# [Source document]
________________________________________

Correlation coefficients are calculated but a thorough error analysis with significance levels and confidence limits is lacking. The intepretation is often only qualitative, e.g. "significantly larger", "match well", etc. But to interpret the physics of a tiny increase between two correlation coefficients or lack of it might not make sense if both are insignificant. E.g. I would have expected higher R values in Fig. 7 compared to Fig. 6, but there is no significant improvement, rather a decrease. What is the interpretation then? That over two or three months, the airglow layers cannot be approximated by a Gaussian? But shouldn't over a long enough time frame an approximation by a Gaussian become reasonable? Maybe it shouldn't be interpreted at all, because all R values are insignificant, I am not sure. It is also crucial if the observed differences in wind magnitude are significant or not. Uncertainties should be addressed in more detail. It is also relevant to show that the meteor radar sufficiently samples the large observation volume in order to proof that the larger-magnitude winds compared to the ERWIN measurements are not due to inhomogeneous horizontal wind structure and sampling issues with the radar. The number of meteors has to be evaluated for this.

________________________________________

# [Given information]
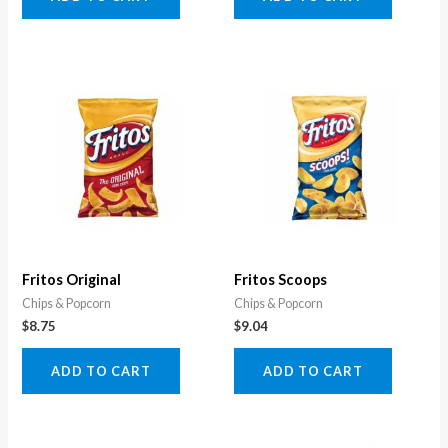
Fritos Original
Fritos Scoops
Chips & Popcorn
Chips & Popcorn
$
8.75
$
9.04
ADD TO CART
ADD TO CART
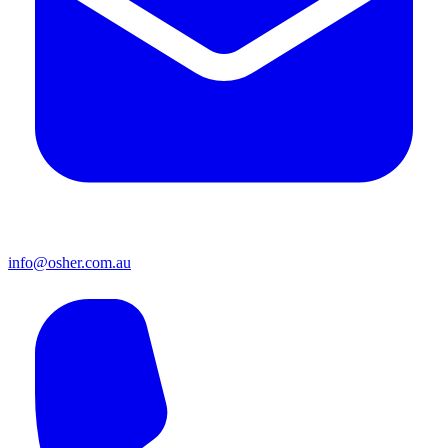
info@osher.com.au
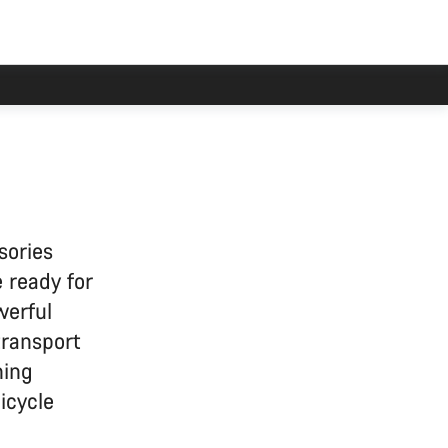
 delayed.
sories
 ready for
werful
transport
ning
icycle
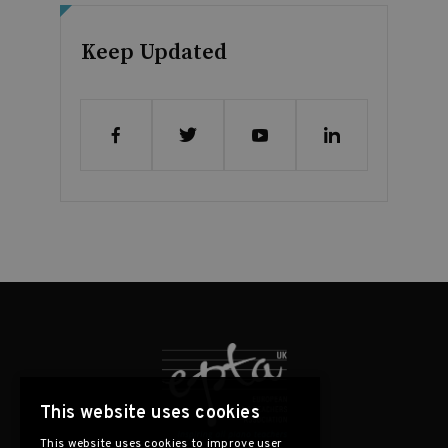
Keep Updated
This website uses cookies
This website uses cookies to improve user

________________________________________

# [Problem set]
1. In the review comment, list every sentence that ends with a question mark.
2. Answer these from the review comment:
(a) Which two things does a thorough error analysis lack?
(b) In which figure were higher R values expected than in Fig. 6?
(c) What has to be evaluated to show that the meteor radar sufficiently samples the large observation volume?
3. Translate this sentence from the review comment into Spanish: "Uncertainties should be addressed in more detail."
The entries are separate material, apart from the review comment.

# [Exercise results]
1.
- What is the interpretation then?
- That over two or three months, the airglow layers cannot be approximated by a Gaussian?
- But shouldn't over a long enough time frame an approximation by a Gaussian become reasonable?

2.
(a) Significance levels and confidence limits.
(b) Fig. 7.
(c) The number of meteors.

3. Las incertidumbres deberían abordarse con más detalle.